## Work task
Copy exactly the stretch of data below from the line with "vfov_deg: 16.6" through the line with "focal_mm: 55", including both of those lines.

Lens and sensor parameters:
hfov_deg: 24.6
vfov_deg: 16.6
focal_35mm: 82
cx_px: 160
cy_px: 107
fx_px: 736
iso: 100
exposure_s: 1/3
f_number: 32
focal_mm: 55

---

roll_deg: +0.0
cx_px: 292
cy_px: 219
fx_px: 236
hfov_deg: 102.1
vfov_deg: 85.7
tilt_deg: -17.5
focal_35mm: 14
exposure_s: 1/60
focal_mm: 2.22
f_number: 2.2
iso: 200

## Output
vfov_deg: 16.6
focal_35mm: 82
cx_px: 160
cy_px: 107
fx_px: 736
iso: 100
exposure_s: 1/3
f_number: 32
focal_mm: 55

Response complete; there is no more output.